After sponsored geofilters, Snapchat is working on launching a new self-serve platform for its Snap ads product, according to sources.
The platform is expected to roll out shortly and is expected to be timed to release alongside the IAB’s Newfronts conference, which kicks off in New York on May 1, said multiple agency executives interviewed by Digiday.
A buyer at an agency, who wished to remain anonymous, said the platform is launching a self-serve option “at least for Snap ads,” soon. Snap ads are full-screen vertical videos that brands can run on Snapchat between users’ curated stories or on the Discover section, or both.
“It has been difficult to activate Snapchat quickly and efficiently, mainly because it still lacks that self-serve advertising option outside of on-demand geofilters,” said Tom Buontempo, president at Attention, KBS’s social media arm.

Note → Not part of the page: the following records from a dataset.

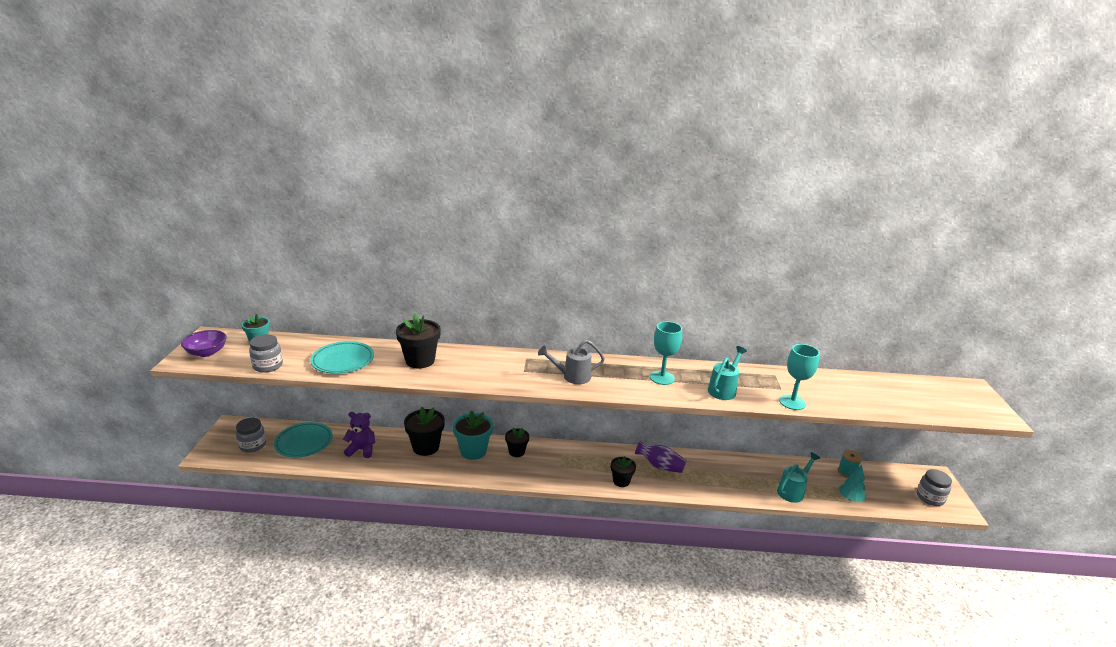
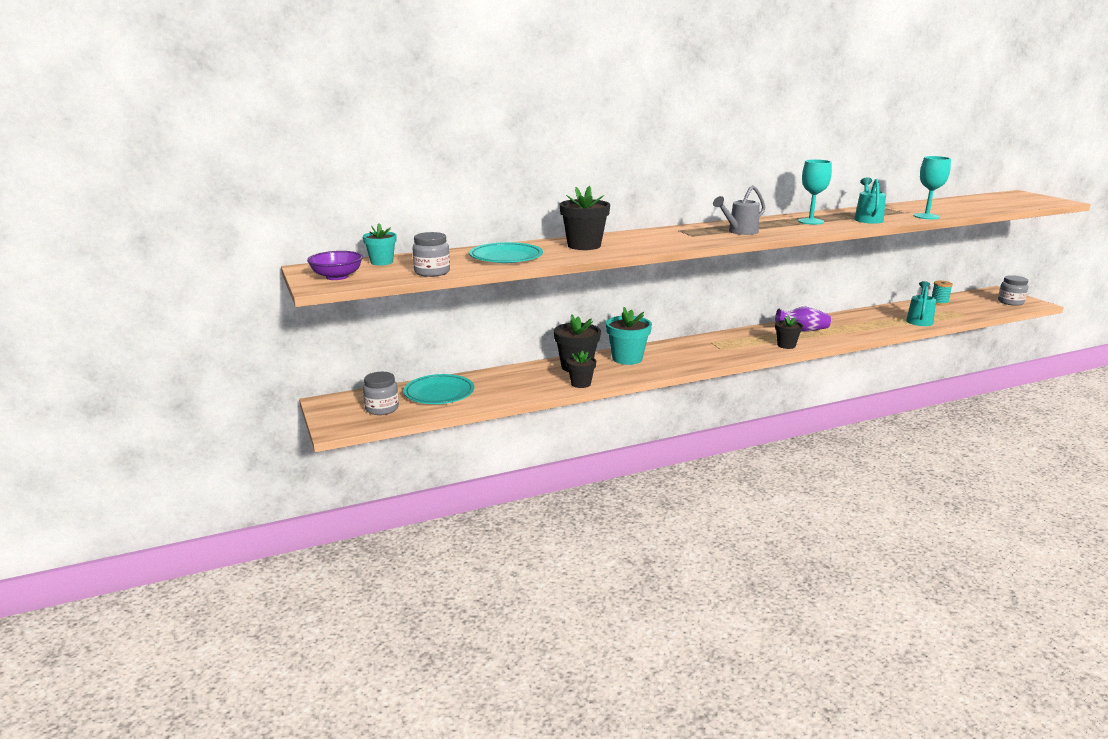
camera: 25 degrees left, 5 degrees down
(361, 450) = (513, 383): purple teddy bear -> none
(516, 452) = (668, 350): black flower pot -> black flower pot (581, 384)
(850, 498) = (962, 314): turquoise tree -> none

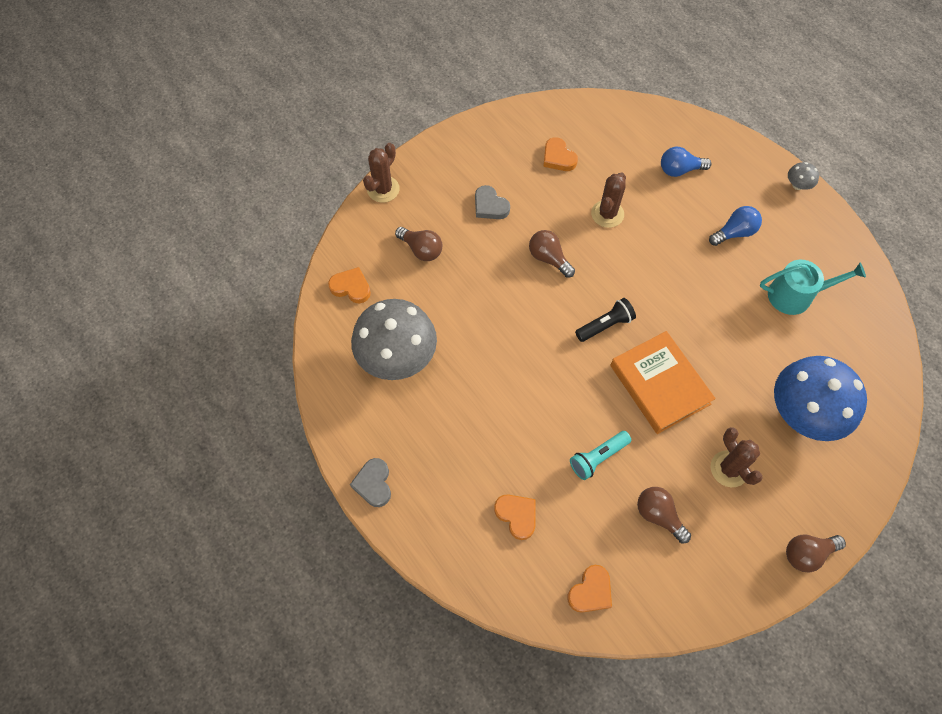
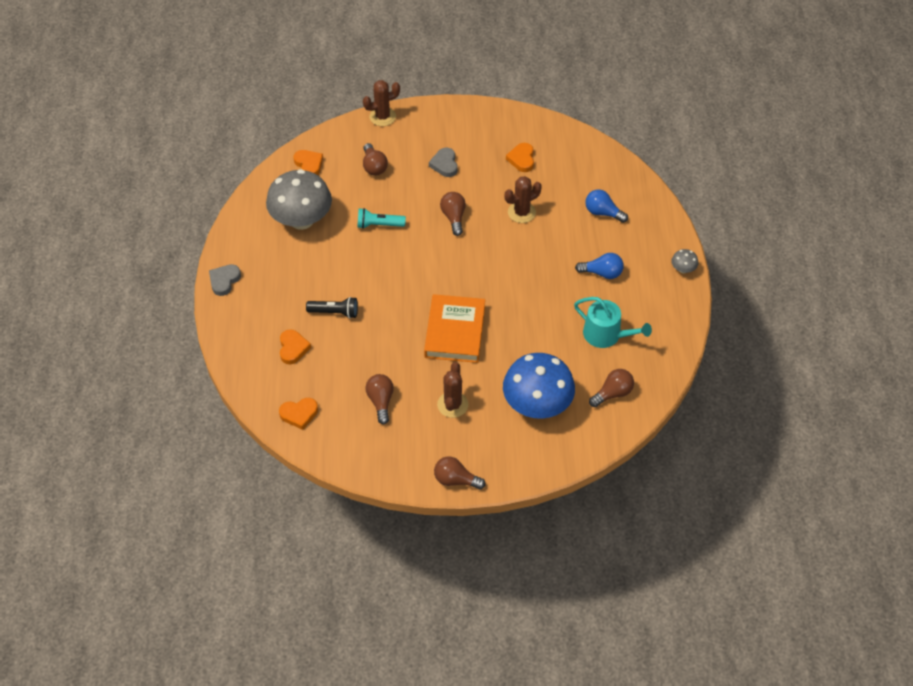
camera: 35 degrees right, 10 degrees down
(597, 458) = (373, 348): turquoise flashlight -> turquoise flashlight (379, 225)
(605, 325) = (453, 277): black flashlight -> black flashlight (335, 312)
(856, 353) = (612, 393): none -> brown light bulb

From 2015 until October last year, buyers could only purchase Snap ads via a managed service, which was basically an insertion order sent to a Snapchat ads partner who would manage and execute the buy. An update in January, however, let media buyers license partner technology and manage those buys in-house. A native self-serve tool offered by Snapchat akin to the one it has for geofilters will be the next step in this evolution.
“A version of the self-serve platform already exists, but you still have to go through a third party, which charges more fees and is restrictive,” the anonymous executive said. “Snapchat’s own native tool would reduce friction since we would no longer have to go through a partner.”
Snapchat’s self-serve platform for Snap ads comes on the heels of the company launching a new self-serve platform for sponsored geofilters in late December, which allows brands and businesses to purchase long-running geofilters over their selected areas by making an annual commitment. The move also comes as advertisers and agencies are pushing back on other platforms, seeking more control and leverage. Snapchat declined to comment for this story.
These changes also come at a particularly important juncture: when the company is seeking to justify its $20 billion-plus valuation after going public. It must also continue to attract a growing roster of advertisers and advertising dollars at a time when Instagram is more aggressively than ever encroaching on its territory. The minimum spend for snap ads used to be $1,000 a day, according to one exec, but just like the self-serve platform for geofilters, the platform for Snap ads is also unlikely to have a minimum spend.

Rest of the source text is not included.